Note each line of the listing that contains the string "aspecten", and copy it.
....
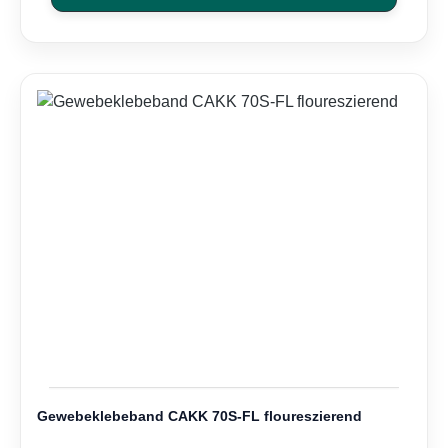
Gewebeklebeband CAKK 70S-FL floureszierend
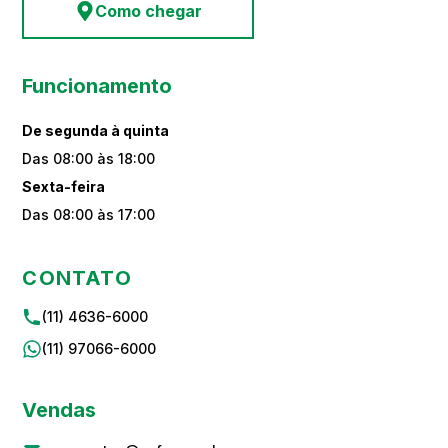
Como chegar
Funcionamento
De segunda à quinta
Das 08:00 às 18:00
Sexta-feira
Das 08:00 às 17:00
CONTATO
(11) 4636-6000
(11) 97066-6000
Vendas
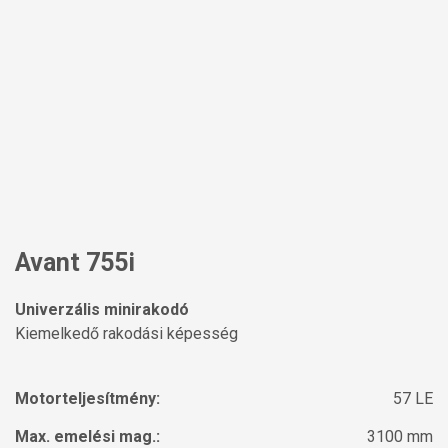
Avant 755i
Univerzális minirakodó
Kiemelkedő rakodási képesség
Motorteljesítmény:
57 LE
Max. emelési mag.:
3100 mm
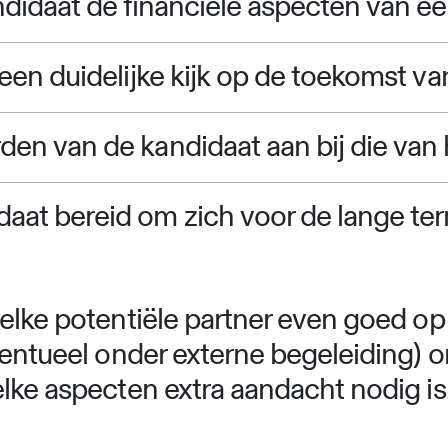
ndidaat de financiële aspecten van e
 een duidelijke kijk op de toekomst v
den van de kandidaat aan bij die van
aat bereid om zich voor de lange ter
elke potentiële partner even goed op
eventueel onder externe begeleiding)
lke aspecten extra aandacht nodig is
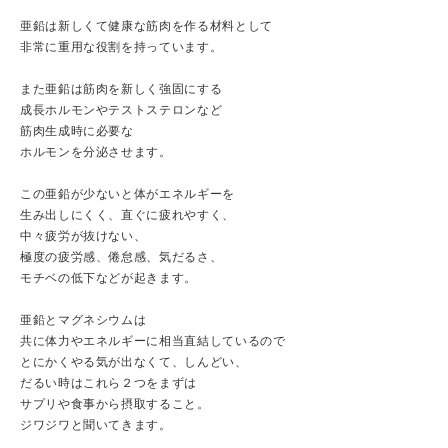
亜鉛は新しくて健康な筋肉を作る材料として
非常に重用な役割を持っています。
また亜鉛は筋肉を新しく強固にする
成長ホルモンやテストステロンなど
筋肉生成時に必要な
ホルモンを分泌させます。
この亜鉛が少ないと体がエネルギーを
生み出しにくく、直ぐに疲れやすく、
中々疲労が抜けない、
極度の疲労感、倦怠感、気だるさ、
モチベの低下などが起きます。
亜鉛とマグネシウムは
共に体力やエネルギーに相当直結しているので
とにかくやる気が出なくて、しんどい、
だるい時はこれら２つをまずは
サプリや食事から摂取すること。
ジワジワと聞いてきます。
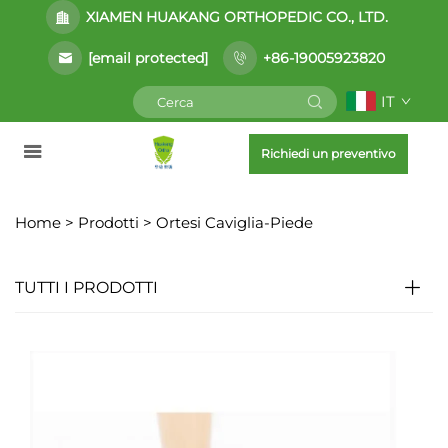
XIAMEN HUAKANG ORTHOPEDIC CO., LTD.
[email protected]
+86-19005923820
IT
Richiedi un preventivo
Home >
Prodotti
>
Ortesi Caviglia-Piede
TUTTI I PRODOTTI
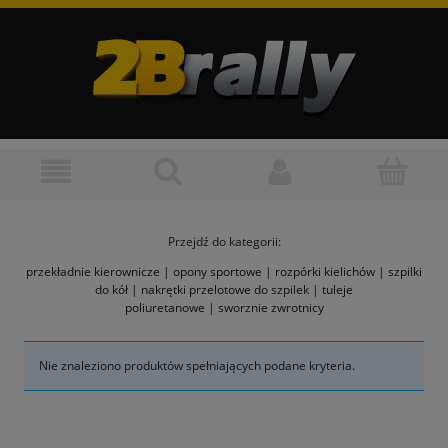
Przejdź do kategorii:
przekładnie kierownicze
|
opony sportowe
|
rozpórki kielichów
|
szpilki
do kół
|
nakrętki przelotowe do szpilek
|
tuleje
poliuretanowe
|
sworznie zwrotnicy
Nie znaleziono produktów spełniających podane kryteria.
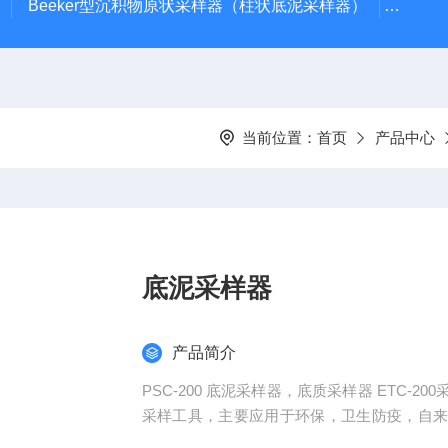
Beeker型沉积物原状采样器（柱状底泥采样器）
PS-
当前位置：
首页
产品中心
底泥采样器
产品简介
PSC-200 底泥采样器，底质采样器 ETC
采样工具，主要应用于环保，卫生防疫，自
泥的地区进行使用。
....
### Your solution
ndidaat de financiële aspecten van e
lke aspecten extra aandacht nodig is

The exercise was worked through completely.